Doch nicht allein der Inves­tor steht in der Kri­tik. Ver­sagt haben der FAU zufolge auch die Bau­se­na­to­rin Karen Pein, der Senat und die Bür­ger­schaft, außer­dem »sämt­li­che Behör­den und Ämter für Arbeits­schutz sowie die oberste Bau­auf­sicht« und die Berufs­ge­nos­sen­schaft Bau. Und auch an der IG BAU, der Mut­ter­ge­werk­schaft der Jun­gen BAU, und an ihrem Grund­satz der Sozi­al­part­ner­schaft übt die FAU Kritik.

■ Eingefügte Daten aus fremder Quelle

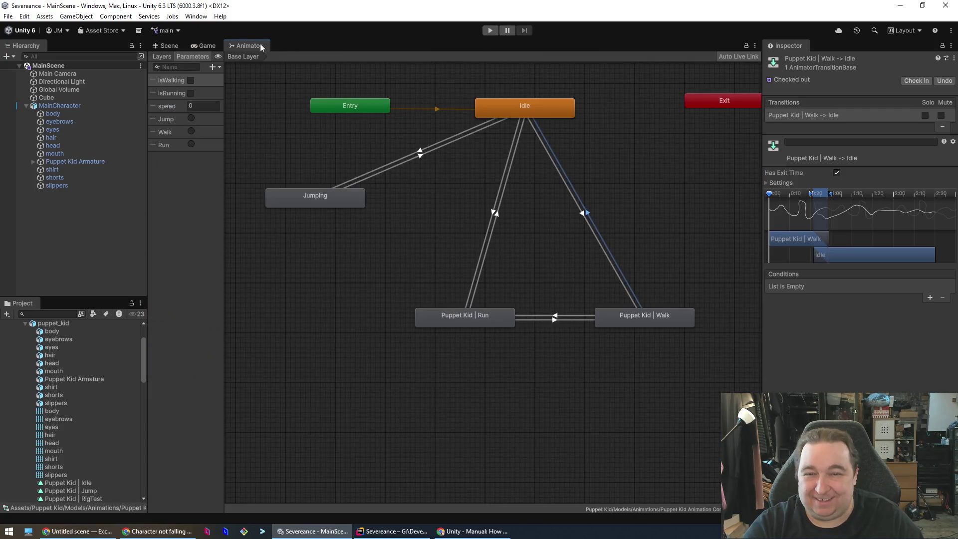
{"action": "key", "text": "ctrl+z"}
{"action": "key", "text": "ctrl+z"}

Doch worin genau liegt das Ver­sa­gen von Poli­tik, Bau­auf­sicht und Gewerk­schaf­ten? Dar­über sowie über die gene­rel­len Pro­bleme auf Bau­stel­len und über die Her­aus­for­de­run­gen für gewerk­schaft­li­che Arbeit und die pre­käre Situa­tion migran­ti­scher Bau­ar­bei­ter spra­chen wir mit Sam und Niklas von der Sek­tion Bau und Hand­werk der FAU Ham­burg. Im Inter­view erklä­ren sie, warum die Unfälle auf der Westfield-Baustelle ver­meid­bar gewe­sen wären – und warum die Mall in ihrem jet­zi­gen Zustand nicht hätte eröff­net wer­den dürfen.

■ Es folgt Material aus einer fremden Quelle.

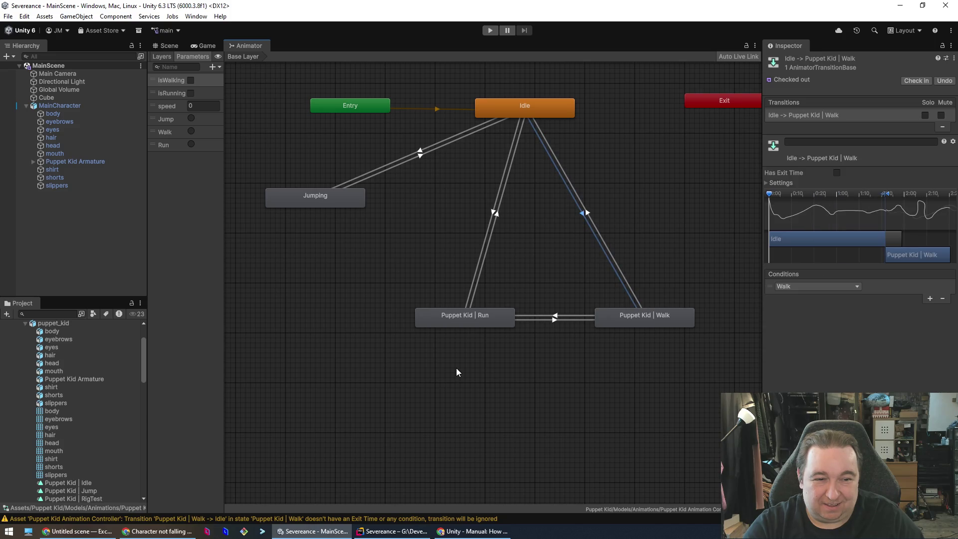
{"action": "key", "text": "ctrl+z"}
{"action": "key", "text": "ctrl+z"}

Gut aus­ge­schil­dert ist das neue Ein­kaufs­zen­trum schon ein­mal. Foto: privat

Untie­fen: Die DGB-Gewerkschaft IG BAU hat nach dem Unglück im Okto­ber 2023 ein Spen­den­konto für die Ver­letz­ten und Hin­ter­blie­be­nen ein­ge­rich­tet, sie hat die Bedin­gun­gen auf der Bau­stelle im Beson­de­ren und im Bau­haupt­ge­werbe im All­ge­mei­nen kri­ti­siert und sie hat den Auf­ruf zur Kund­ge­bung der Jun­gen BAU unter­stützt. Trotz­dem übt ihr Kri­tik an der Gewerkschaft.

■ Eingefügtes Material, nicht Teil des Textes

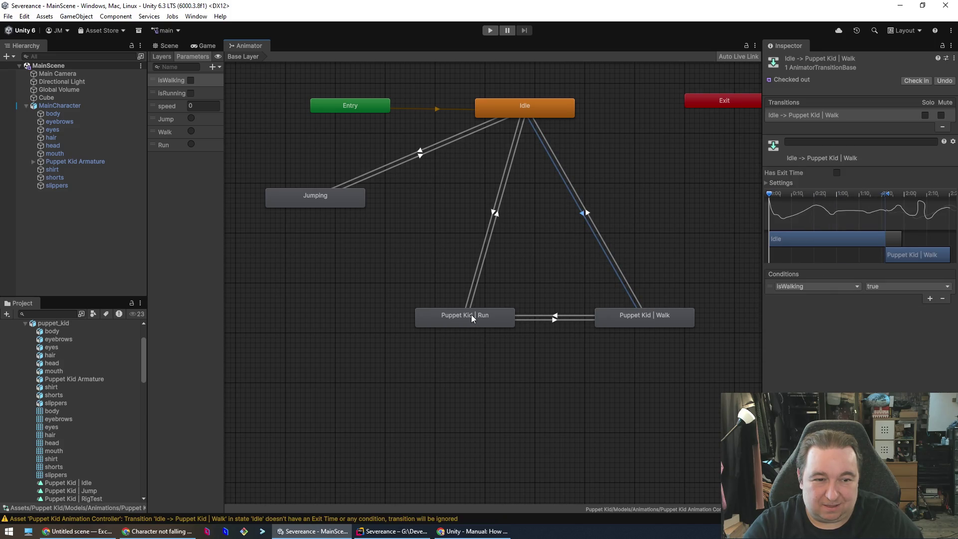
Inspect the Idle-to-Run, Run-to-Walk and Run-to-Idle transitions, then restart Play mode.
{"action": "left_click", "coordinate": [492, 213]}
{"action": "key", "text": "ctrl+z"}
{"action": "left_click", "coordinate": [492, 212]}
{"action": "left_click", "coordinate": [487, 212]}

Niklas: Nicht die IG BAU selbst, son­dern ihre Jugend­or­ga­ni­sa­tion, die Junge BAU, hat das Thema auf­ge­grif­fen und den Auf­ruf ver­öf­fent­licht. Es war also zwar der­selbe Dach­ver­band, aber eben nicht die Chef­etage. Die IG BAU hat 2023 den Spen­den­auf­ruf orga­ni­siert, das war sehr gut, aber die Initia­tive dafür kam, wie die IG BAU selbst gesagt hat, von außen. Unser Vor­wurf ist aber vor allem, dass es für aus­län­di­sche Arbeiter:innen in Deutsch­land sehr schwer ist, sich in der IG BAU zu orga­ni­sie­ren. Man musste zum Bei­spiel noch bis vor Kur­zem min­des­tens drei Monate in der IG Bau sein, um Rechts­hilfe in Anspruch neh­men zu kön­nen.2Inzwi­schen gibt es eigens für Wanderarbeiter:innen die Mög­lich­keit einer Jah­res­mit­glied­schaft bei der IG BAU: https://igbau.de/Jahresmitgliedschaft.html (d. Red.). Um Arbei­ter aus dem Aus­land wird gar nicht aktiv gewor­ben, da schei­tert es oft schon allein an feh­len­den Über­set­zun­gen. Wir bei der Bau-FAU ver­su­chen hin­ge­gen, mög­lichst viele Spra­chen zu berück­sich­ti­gen. Den Auf­ruf zu unse­rer Kund­ge­bung haben wir in fünf nicht­deut­sche Spra­chen über­setzt: Eng­lisch, Rus­sisch, Tür­kisch, Alba­nisch und Rumä­nisch. Für eine Gewerk­schaft wie die IG BAU mit ihren Res­sour­cen sollte ein Auf­ruf in meh­re­ren Spra­chen ein Kin­der­spiel sein.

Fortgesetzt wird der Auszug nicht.